We celebrated the heroes among us with the Section's first Difference Makers Dinner, honoring Laura Farber, Harry Hathaway III, Lieutenant Colonel (Sel) James Durant, Mary Pat Toups, and Jarvis Wyatt. They are law students, young lawyers, senior lawyers, and military lawyers chosen for their work to break down barriers of gender, race and ethnicity, disability, and sexual orientation.

Our Section's military traditions continue in San Francisco with our cosponsorship of the Second Annual Military Dining Out to be held on Friday, August 8, 2003, at the Marines' Memorial Club. It will be an evening of tradition, ceremony, and high humor. What an opportunity to celebrate our Section's strong connection to the nation's military lawyers, and we are all invited!

Our periodicals GPSolo and Solo Newsletter continue to provide cutting-edge articles, checklists, and news essential to our members, and we added two new electronic newsletters, GPSolo New Lawyer and Technology eReport, that bring our annual periodical offerings to 20. These periodicals give our members outstanding value for their membership dollars, made possible in part owing to the significant corporate underwriting of West; we thank West for recognizing that our members deserve the best information from their home in the ABA.

Your Section has been active in the governance of the ABA and in its policy-making body, the ABA House of Delegates. As challenges facing the profession arise, your Section's leaders review the impact they will have on you and your fellow members. The Section's Council has debated important issues concerning multi-disciplinary practice, multi-jurisdictional practice, alternative dispute resolution, the sale of law firms, and corporate governance and responsibility. National legislation such as Sarbanes-Oxley, the Gramm-Leach-Bliley notice requirements, the USA Patriot Act and money-laundering concerns, the bankruptcy reform legislation and its draconian provisions, and the SEC's proposed rules that may impact lawyers' historical relationships with their clients-all have been examined by the Section with the goal of representing your interests.

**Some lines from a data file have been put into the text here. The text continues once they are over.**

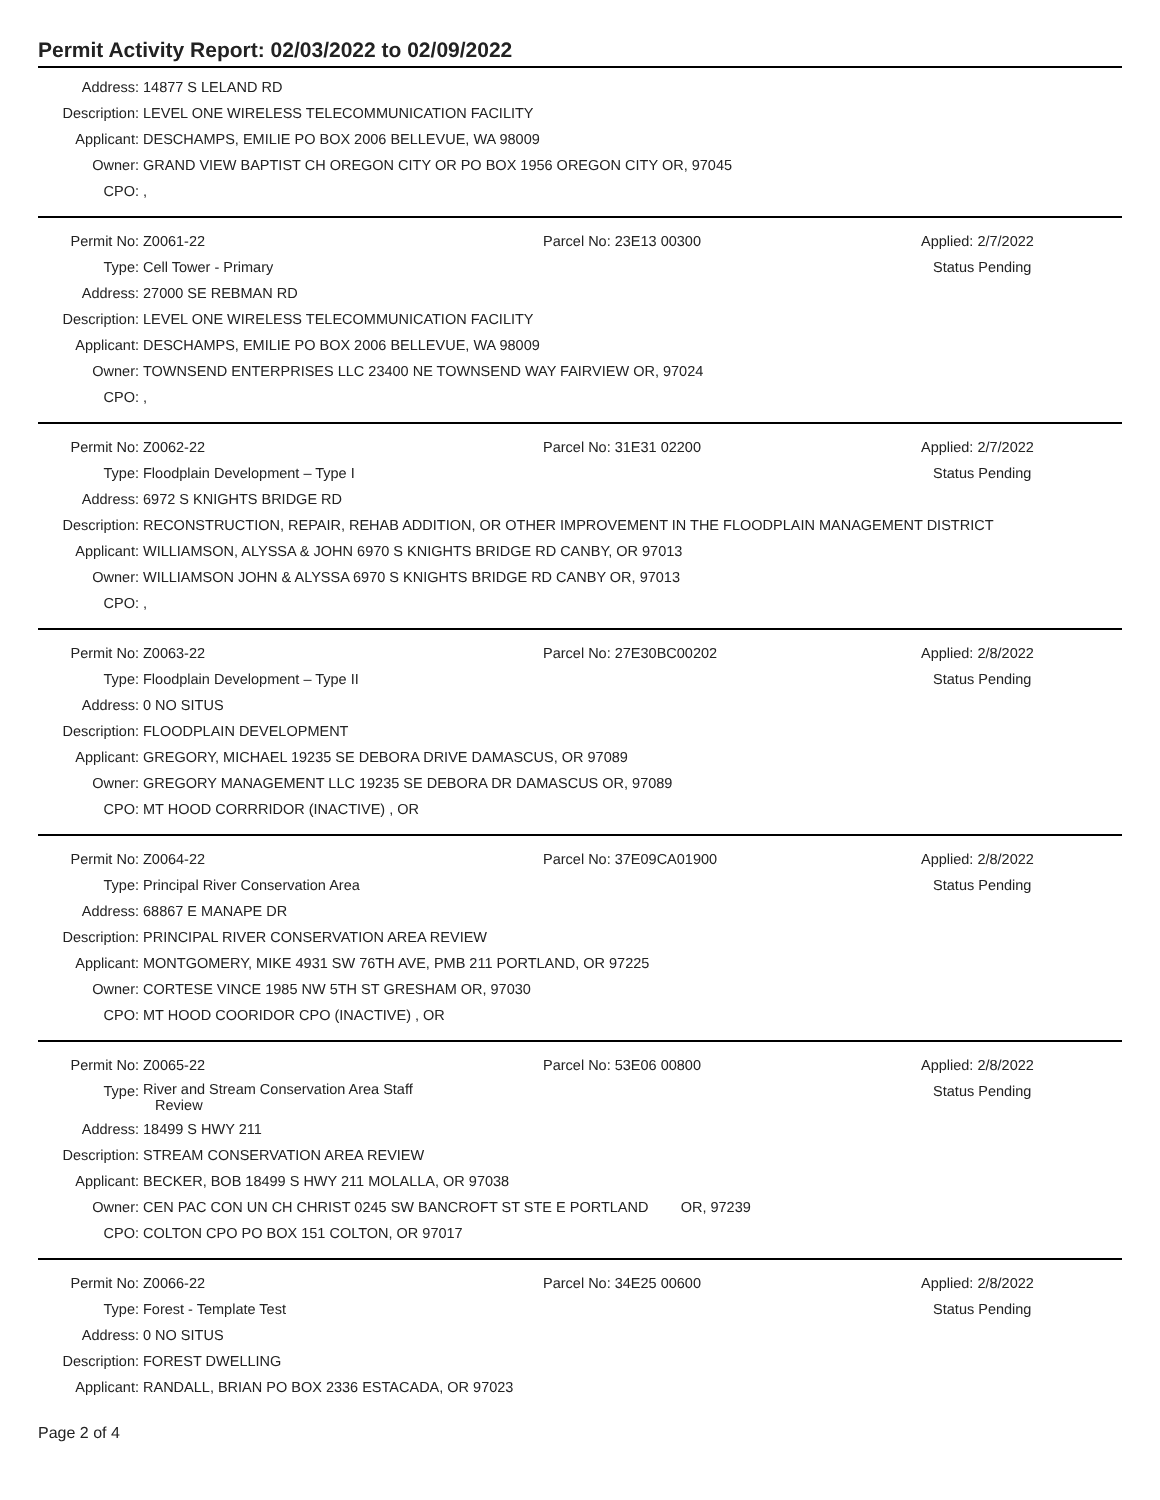Permit Activity Report: 02/03/2022 to 02/09/2022
| Address: | 14877 S LELAND RD |
| Description: | LEVEL ONE WIRELESS TELECOMMUNICATION FACILITY |
| Applicant: | DESCHAMPS, EMILIE PO BOX 2006 BELLEVUE, WA 98009 |
| Owner: | GRAND VIEW BAPTIST CH OREGON CITY OR PO BOX 1956 OREGON CITY OR, 97045 |
| CPO: | , |
| Permit No: | Z0061-22 | Parcel No: 23E13 00300 | Applied: 2/7/2022 |
| Type: | Cell Tower - Primary | | Status Pending |
| Address: | 27000 SE REBMAN RD | | |
| Description: | LEVEL ONE WIRELESS TELECOMMUNICATION FACILITY | | |
| Applicant: | DESCHAMPS, EMILIE PO BOX 2006 BELLEVUE, WA 98009 | | |
| Owner: | TOWNSEND ENTERPRISES LLC 23400 NE TOWNSEND WAY FAIRVIEW OR, 97024 | | |
| CPO: | , | | |
| Permit No: | Z0062-22 | Parcel No: 31E31 02200 | Applied: 2/7/2022 |
| Type: | Floodplain Development – Type I | | Status Pending |
| Address: | 6972 S KNIGHTS BRIDGE RD | | |
| Description: | RECONSTRUCTION, REPAIR, REHAB ADDITION, OR OTHER IMPROVEMENT IN THE FLOODPLAIN MANAGEMENT DISTRICT | | |
| Applicant: | WILLIAMSON, ALYSSA & JOHN 6970 S KNIGHTS BRIDGE RD CANBY, OR 97013 | | |
| Owner: | WILLIAMSON JOHN & ALYSSA 6970 S KNIGHTS BRIDGE RD CANBY OR, 97013 | | |
| CPO: | , | | |
| Permit No: | Z0063-22 | Parcel No: 27E30BC00202 | Applied: 2/8/2022 |
| Type: | Floodplain Development – Type II | | Status Pending |
| Address: | 0 NO SITUS | | |
| Description: | FLOODPLAIN DEVELOPMENT | | |
| Applicant: | GREGORY, MICHAEL 19235 SE DEBORA DRIVE DAMASCUS, OR 97089 | | |
| Owner: | GREGORY MANAGEMENT LLC 19235 SE DEBORA DR DAMASCUS OR, 97089 | | |
| CPO: | MT HOOD CORRRIDOR (INACTIVE) , OR | | |
| Permit No: | Z0064-22 | Parcel No: 37E09CA01900 | Applied: 2/8/2022 |
| Type: | Principal River Conservation Area | | Status Pending |
| Address: | 68867 E MANAPE DR | | |
| Description: | PRINCIPAL RIVER CONSERVATION AREA REVIEW | | |
| Applicant: | MONTGOMERY, MIKE 4931 SW 76TH AVE, PMB 211 PORTLAND, OR 97225 | | |
| Owner: | CORTESE VINCE 1985 NW 5TH ST GRESHAM OR, 97030 | | |
| CPO: | MT HOOD COORIDOR CPO (INACTIVE) , OR | | |
| Permit No: | Z0065-22 | Parcel No: 53E06 00800 | Applied: 2/8/2022 |
| Type: | River and Stream Conservation Area Staff Review | | Status Pending |
| Address: | 18499 S HWY 211 | | |
| Description: | STREAM CONSERVATION AREA REVIEW | | |
| Applicant: | BECKER, BOB 18499 S HWY 211 MOLALLA, OR 97038 | | |
| Owner: | CEN PAC CON UN CH CHRIST 0245 SW BANCROFT ST STE E PORTLAND OR, 97239 | | |
| CPO: | COLTON CPO PO BOX 151 COLTON, OR 97017 | | |
| Permit No: | Z0066-22 | Parcel No: 34E25 00600 | Applied: 2/8/2022 |
| Type: | Forest - Template Test | | Status Pending |
| Address: | 0 NO SITUS | | |
| Description: | FOREST DWELLING | | |
| Applicant: | RANDALL, BRIAN PO BOX 2336 ESTACADA, OR 97023 | | |
Page 2 of 4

The Section is not just responding to the current issues of our time. It is also staying abreast of the trends that will affect our profession in the future-particularly for those of us in solo or small firm settings. The economics of law practice, technology, the commoditization of legal services, competition from nonlawyers' services, globalization, and the size of firms are all subjects of great concern to you and to the Section. The leaders and active members of the General Practice, Solo and Small Firm Section will continue to work hard on your behalf, helping to achieve the preferred future of the legal profession. They, and I, appreciate your support for these efforts by becoming and continuing to be a Section member.

I now pass the mantle of leadership to a stellar ensemble of Section leaders-William T. Hogan III, Lee S. Kolczun, Dwight L. Smith, John P. Macy, and Charles A. White Jr. They welcome your thoughts, your suggestions, and your support. Thank you for allowing me to serve as Chair of our superb Section.